Events

Poet as Subject: The Color of Pomegranates

Moving Picture Alphabet Series

When:
Friday, January 25, 2013, 7:00pm - 7:00pm
Description:

Introduction and Q&A by Robert Bird, Associate Professor in the Department of Slavic Languages and Literatures, Cinema and Media Studies, and the College; Associate Faculty in the Divinity School.

The Color of Pomegranates could be loosely described as a “biopic” of Sayat-Nova, the 18th Century Armenian poet and troubadour, but its approach to narrative and imagery is anything but typical of that genre. Rather, the film attempts to wed cinematic style to poetic form (by way of medieval iconography) in order to create what the scholar Rahul Hamid calls “autonomous, resonant images that––like lines of poetry––stay in the mind long after the film has run its course.” A singularly beautiful and strange work.

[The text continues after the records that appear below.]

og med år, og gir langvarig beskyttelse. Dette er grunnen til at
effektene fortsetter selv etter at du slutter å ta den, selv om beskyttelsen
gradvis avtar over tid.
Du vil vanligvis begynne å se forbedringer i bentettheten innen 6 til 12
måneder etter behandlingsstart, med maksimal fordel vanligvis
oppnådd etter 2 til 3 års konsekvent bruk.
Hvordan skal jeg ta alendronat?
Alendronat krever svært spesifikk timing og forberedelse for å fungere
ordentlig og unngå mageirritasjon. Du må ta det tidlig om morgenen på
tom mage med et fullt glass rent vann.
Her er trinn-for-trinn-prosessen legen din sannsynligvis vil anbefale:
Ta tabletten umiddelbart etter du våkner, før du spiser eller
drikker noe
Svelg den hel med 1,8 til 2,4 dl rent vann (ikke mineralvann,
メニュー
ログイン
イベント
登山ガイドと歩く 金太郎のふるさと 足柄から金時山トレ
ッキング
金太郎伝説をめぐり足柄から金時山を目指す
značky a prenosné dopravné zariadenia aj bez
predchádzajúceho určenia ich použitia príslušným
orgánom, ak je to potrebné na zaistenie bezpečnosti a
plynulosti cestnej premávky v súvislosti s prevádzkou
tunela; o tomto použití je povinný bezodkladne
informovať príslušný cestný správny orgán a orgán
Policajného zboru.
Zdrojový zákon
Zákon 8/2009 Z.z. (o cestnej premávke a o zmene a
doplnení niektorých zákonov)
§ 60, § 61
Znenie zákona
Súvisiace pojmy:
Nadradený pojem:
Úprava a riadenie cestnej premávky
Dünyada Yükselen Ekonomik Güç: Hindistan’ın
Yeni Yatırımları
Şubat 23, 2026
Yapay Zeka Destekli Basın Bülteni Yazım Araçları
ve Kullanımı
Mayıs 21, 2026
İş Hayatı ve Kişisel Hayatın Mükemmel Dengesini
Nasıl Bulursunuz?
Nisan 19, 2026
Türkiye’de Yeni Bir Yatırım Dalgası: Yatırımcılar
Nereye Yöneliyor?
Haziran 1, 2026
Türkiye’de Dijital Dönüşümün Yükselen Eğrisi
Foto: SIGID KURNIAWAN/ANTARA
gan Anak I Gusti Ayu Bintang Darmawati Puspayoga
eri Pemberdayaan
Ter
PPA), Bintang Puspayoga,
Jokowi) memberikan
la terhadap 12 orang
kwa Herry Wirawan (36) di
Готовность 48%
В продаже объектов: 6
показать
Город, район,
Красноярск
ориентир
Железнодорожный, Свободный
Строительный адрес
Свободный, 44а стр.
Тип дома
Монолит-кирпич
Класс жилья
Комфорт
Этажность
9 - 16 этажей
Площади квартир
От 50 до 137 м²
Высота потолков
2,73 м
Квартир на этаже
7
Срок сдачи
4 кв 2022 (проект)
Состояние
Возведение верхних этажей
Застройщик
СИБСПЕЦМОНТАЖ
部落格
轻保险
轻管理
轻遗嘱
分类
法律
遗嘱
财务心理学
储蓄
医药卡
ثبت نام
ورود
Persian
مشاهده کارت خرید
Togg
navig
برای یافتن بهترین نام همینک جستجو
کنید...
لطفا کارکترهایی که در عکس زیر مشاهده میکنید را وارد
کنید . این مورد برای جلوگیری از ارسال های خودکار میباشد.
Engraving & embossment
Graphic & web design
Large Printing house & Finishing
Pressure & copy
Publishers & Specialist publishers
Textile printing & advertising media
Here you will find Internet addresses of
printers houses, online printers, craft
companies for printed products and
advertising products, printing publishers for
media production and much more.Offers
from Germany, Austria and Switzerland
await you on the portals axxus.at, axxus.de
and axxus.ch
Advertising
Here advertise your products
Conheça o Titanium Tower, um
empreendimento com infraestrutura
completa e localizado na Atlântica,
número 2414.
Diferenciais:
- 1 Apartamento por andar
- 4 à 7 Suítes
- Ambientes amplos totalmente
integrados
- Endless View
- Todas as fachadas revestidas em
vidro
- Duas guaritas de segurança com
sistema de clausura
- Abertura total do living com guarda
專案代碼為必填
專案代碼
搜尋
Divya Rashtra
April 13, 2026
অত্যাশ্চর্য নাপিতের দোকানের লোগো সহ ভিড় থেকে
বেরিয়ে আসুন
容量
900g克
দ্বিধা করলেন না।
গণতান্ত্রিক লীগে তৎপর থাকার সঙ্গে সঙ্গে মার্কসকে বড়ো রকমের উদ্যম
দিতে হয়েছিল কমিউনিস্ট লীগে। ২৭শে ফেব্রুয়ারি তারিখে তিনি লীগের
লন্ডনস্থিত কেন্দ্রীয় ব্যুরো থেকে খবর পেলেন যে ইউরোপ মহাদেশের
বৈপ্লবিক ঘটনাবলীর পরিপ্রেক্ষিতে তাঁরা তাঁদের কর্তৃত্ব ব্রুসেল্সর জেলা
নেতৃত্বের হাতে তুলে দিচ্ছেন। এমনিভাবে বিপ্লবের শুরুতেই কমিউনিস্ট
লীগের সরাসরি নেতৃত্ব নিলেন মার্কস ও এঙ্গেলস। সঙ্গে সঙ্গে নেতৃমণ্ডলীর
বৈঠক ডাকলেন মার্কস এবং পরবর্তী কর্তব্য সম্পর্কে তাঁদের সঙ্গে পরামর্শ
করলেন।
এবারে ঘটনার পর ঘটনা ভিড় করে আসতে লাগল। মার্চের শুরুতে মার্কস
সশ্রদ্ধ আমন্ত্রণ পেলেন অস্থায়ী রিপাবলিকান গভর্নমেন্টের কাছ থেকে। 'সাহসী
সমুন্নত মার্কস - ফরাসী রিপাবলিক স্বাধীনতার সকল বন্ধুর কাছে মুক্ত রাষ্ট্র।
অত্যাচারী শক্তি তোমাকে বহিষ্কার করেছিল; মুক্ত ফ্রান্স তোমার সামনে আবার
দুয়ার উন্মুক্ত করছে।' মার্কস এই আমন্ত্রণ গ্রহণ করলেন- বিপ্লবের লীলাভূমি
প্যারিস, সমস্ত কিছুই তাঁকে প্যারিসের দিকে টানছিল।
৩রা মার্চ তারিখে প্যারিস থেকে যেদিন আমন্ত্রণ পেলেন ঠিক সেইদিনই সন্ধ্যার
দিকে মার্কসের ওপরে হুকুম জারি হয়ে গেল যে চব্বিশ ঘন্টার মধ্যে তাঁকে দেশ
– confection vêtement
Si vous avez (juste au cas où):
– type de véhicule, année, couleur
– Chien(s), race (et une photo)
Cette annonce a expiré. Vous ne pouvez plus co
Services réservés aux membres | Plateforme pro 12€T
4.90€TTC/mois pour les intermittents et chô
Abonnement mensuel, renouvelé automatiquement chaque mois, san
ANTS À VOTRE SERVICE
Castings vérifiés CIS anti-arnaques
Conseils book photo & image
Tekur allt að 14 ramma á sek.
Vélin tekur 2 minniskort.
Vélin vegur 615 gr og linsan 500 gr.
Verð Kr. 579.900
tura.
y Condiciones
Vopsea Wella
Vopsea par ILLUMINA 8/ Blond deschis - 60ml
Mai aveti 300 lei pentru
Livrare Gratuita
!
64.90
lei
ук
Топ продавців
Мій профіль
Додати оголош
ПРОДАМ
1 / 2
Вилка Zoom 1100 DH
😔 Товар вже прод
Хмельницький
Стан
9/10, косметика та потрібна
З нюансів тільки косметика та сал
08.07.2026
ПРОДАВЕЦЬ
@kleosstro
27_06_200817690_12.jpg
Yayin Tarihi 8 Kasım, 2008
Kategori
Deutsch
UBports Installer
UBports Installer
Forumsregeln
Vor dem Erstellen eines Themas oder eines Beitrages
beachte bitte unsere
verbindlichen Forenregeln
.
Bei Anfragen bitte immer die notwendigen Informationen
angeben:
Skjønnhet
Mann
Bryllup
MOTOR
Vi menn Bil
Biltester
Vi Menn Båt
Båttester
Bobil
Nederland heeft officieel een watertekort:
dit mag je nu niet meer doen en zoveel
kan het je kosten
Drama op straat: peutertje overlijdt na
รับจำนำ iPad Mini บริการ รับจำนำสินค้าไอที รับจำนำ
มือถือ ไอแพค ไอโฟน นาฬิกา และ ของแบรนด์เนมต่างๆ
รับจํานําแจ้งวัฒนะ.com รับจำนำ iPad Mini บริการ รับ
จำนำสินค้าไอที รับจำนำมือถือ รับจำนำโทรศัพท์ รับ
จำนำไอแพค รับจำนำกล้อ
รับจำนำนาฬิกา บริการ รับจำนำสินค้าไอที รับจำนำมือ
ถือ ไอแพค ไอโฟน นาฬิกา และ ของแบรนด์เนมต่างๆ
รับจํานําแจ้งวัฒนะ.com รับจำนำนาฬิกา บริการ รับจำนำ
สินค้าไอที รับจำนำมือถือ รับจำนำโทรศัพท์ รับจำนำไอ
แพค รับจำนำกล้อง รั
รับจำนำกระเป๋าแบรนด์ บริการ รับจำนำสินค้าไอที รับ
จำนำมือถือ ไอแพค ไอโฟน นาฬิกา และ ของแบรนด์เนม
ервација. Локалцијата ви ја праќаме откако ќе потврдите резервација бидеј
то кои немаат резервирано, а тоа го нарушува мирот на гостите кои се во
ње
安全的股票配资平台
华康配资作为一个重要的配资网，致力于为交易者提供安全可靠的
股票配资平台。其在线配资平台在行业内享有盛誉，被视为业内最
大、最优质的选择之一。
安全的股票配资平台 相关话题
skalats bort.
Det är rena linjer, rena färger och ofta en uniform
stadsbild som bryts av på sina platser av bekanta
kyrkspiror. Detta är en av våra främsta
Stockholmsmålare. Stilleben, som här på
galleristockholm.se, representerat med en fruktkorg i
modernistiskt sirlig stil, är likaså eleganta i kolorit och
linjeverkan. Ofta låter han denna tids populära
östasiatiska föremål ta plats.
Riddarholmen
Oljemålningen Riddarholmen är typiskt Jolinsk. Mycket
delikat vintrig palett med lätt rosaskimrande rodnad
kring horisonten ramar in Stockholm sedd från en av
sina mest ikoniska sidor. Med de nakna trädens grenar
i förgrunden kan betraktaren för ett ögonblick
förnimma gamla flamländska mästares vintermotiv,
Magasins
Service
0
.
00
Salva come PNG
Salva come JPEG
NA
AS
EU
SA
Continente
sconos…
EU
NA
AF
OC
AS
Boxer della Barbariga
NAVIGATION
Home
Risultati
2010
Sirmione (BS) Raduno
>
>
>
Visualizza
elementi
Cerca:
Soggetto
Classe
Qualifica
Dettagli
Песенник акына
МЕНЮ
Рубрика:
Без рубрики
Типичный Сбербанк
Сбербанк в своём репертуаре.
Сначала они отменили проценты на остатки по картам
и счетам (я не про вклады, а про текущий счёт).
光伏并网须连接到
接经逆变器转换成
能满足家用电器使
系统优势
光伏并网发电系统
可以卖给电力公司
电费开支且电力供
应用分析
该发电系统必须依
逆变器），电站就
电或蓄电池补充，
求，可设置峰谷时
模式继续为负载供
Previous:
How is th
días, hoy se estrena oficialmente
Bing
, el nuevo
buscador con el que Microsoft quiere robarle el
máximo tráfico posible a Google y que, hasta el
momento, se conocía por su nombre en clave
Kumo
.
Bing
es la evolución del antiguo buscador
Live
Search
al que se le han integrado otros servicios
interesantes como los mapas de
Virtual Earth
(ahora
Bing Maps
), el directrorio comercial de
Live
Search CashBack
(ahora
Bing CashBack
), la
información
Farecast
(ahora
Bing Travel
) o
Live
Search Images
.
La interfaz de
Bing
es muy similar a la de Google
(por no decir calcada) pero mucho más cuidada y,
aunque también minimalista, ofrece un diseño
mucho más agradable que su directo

(Sergei Parajanov, 1968, 35mm, 88 min)

Moving Picture Alphabet Series
Poets have long been drawn to the formal qualities of cinema––its motion, its scale, its imagery, its temporality. The poet Vachel Lindsay found in film the purest expression of “the human soul in action”; Frank O’Hara famously pleaded, “Mothers of America / let your kids go to the movies!” What’s far less discussed is the influence of poetry on filmmaking. This series attempts to redress this imbalance with films that encompass a wide variety of interactions between filmmakers and poets. Over the course of four Friday evenings, the contours of the “poetic film”––an overused and underexamined term in critical discourse––will resolve into a fuller historical specificity. Receptions will follow the screenings.

Curated by Richard Davis (Ph. D. student, EALC/CMS) and Stephanie Anderson (Ph.D. student, English) as a project of the Film Studies Center Graduate Student Curatorial Program. Co-sponsored by The Arts Council, The Film Studies Center, Renaissance Society, Chicago Studies, Poetry & Poetics Workshop, Poem Present and Mass Cultures Workshop.